Items from a data source:
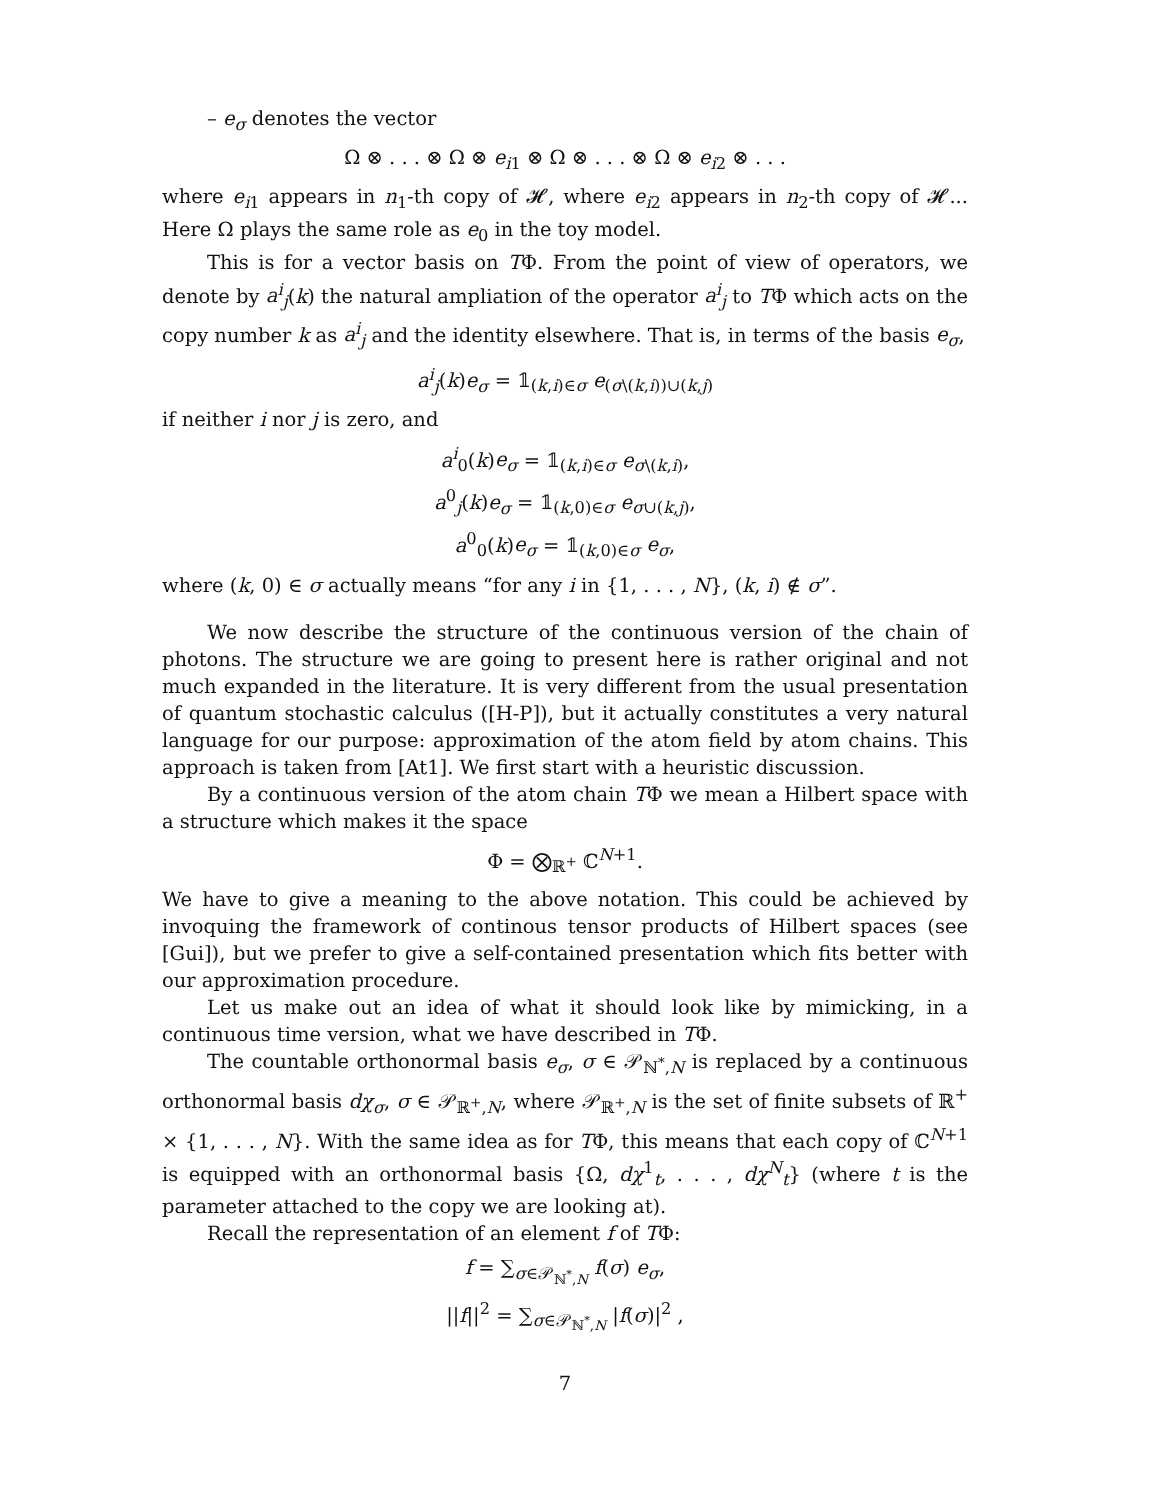– e<sub>σ</sub> denotes the vector
Ω ⊗ . . . ⊗ Ω ⊗ e<sub>i1</sub> ⊗ Ω ⊗ . . . ⊗ Ω ⊗ e<sub>i2</sub> ⊗ . . .
where e<sub>i1</sub> appears in n<sub>1</sub>-th copy of 𝓗, where e<sub>i2</sub> appears in n<sub>2</sub>-th copy of 𝓗... Here Ω plays the same role as e<sub>0</sub> in the toy model.
This is for a vector basis on TΦ. From the point of view of operators, we denote by a<sup>i</sup><sub>j</sub>(k) the natural ampliation of the operator a<sup>i</sup><sub>j</sub> to TΦ which acts on the copy number k as a<sup>i</sup><sub>j</sub> and the identity elsewhere. That is, in terms of the basis e<sub>σ</sub>,
a<sup>i</sup><sub>j</sub>(k)e<sub>σ</sub> = 𝟙<sub>(k,i)∈σ</sub> e<sub>(σ\(k,i))∪(k,j)</sub>
if neither i nor j is zero, and
a<sup>i</sup><sub>0</sub>(k)e<sub>σ</sub> = 𝟙<sub>(k,i)∈σ</sub> e<sub>σ\(k,i)</sub>,
a<sup>0</sup><sub>j</sub>(k)e<sub>σ</sub> = 𝟙<sub>(k,0)∈σ</sub> e<sub>σ∪(k,j)</sub>,
a<sup>0</sup><sub>0</sub>(k)e<sub>σ</sub> = 𝟙<sub>(k,0)∈σ</sub> e<sub>σ</sub>,
where (k, 0) ∈ σ actually means “for any i in {1, . . . , N}, (k, i) ∉ σ”.
We now describe the structure of the continuous version of the chain of photons. The structure we are going to present here is rather original and not much expanded in the literature. It is very different from the usual presentation of quantum stochastic calculus ([H-P]), but it actually constitutes a very natural language for our purpose: approximation of the atom field by atom chains. This approach is taken from [At1]. We first start with a heuristic discussion.
By a continuous version of the atom chain TΦ we mean a Hilbert space with a structure which makes it the space
Φ = ⨂<sub>ℝ<sup>+</sup></sub> ℂ<sup>N+1</sup>.
We have to give a meaning to the above notation. This could be achieved by invoquing the framework of continous tensor products of Hilbert spaces (see [Gui]), but we prefer to give a self-contained presentation which fits better with our approximation procedure.
Let us make out an idea of what it should look like by mimicking, in a continuous time version, what we have described in TΦ.
The countable orthonormal basis e<sub>σ</sub>, σ ∈ 𝒫<sub>ℕ<sup>*</sup>,N</sub> is replaced by a continuous orthonormal basis dχ<sub>σ</sub>, σ ∈ 𝒫<sub>ℝ<sup>+</sup>,N</sub>, where 𝒫<sub>ℝ<sup>+</sup>,N</sub> is the set of finite subsets of ℝ<sup>+</sup> × {1, . . . , N}. With the same idea as for TΦ, this means that each copy of ℂ<sup>N+1</sup> is equipped with an orthonormal basis {Ω, dχ<sup>1</sup><sub>t</sub>, . . . , dχ<sup>N</sup><sub>t</sub>} (where t is the parameter attached to the copy we are looking at).
Recall the representation of an element f of TΦ:
f = ∑<sub>σ∈𝒫<sub>ℕ<sup>*</sup>,N</sub></sub> f(σ) e<sub>σ</sub>,
||f||<sup>2</sup> = ∑<sub>σ∈𝒫<sub>ℕ<sup>*</sup>,N</sub></sub> |f(σ)|<sup>2</sup> ,
7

▶ **Try it**
Reproduce only those lines of the entries above that run from the line with "f = ∑<sub>σ∈𝒫<sub>ℕ<sup>*</sup>,N</sub></sub>" to the final line.

▶ **Solution**
f = ∑<sub>σ∈𝒫<sub>ℕ<sup>*</sup>,N</sub></sub> f(σ) e<sub>σ</sub>,
||f||<sup>2</sup> = ∑<sub>σ∈𝒫<sub>ℕ<sup>*</sup>,N</sub></sub> |f(σ)|<sup>2</sup> ,
7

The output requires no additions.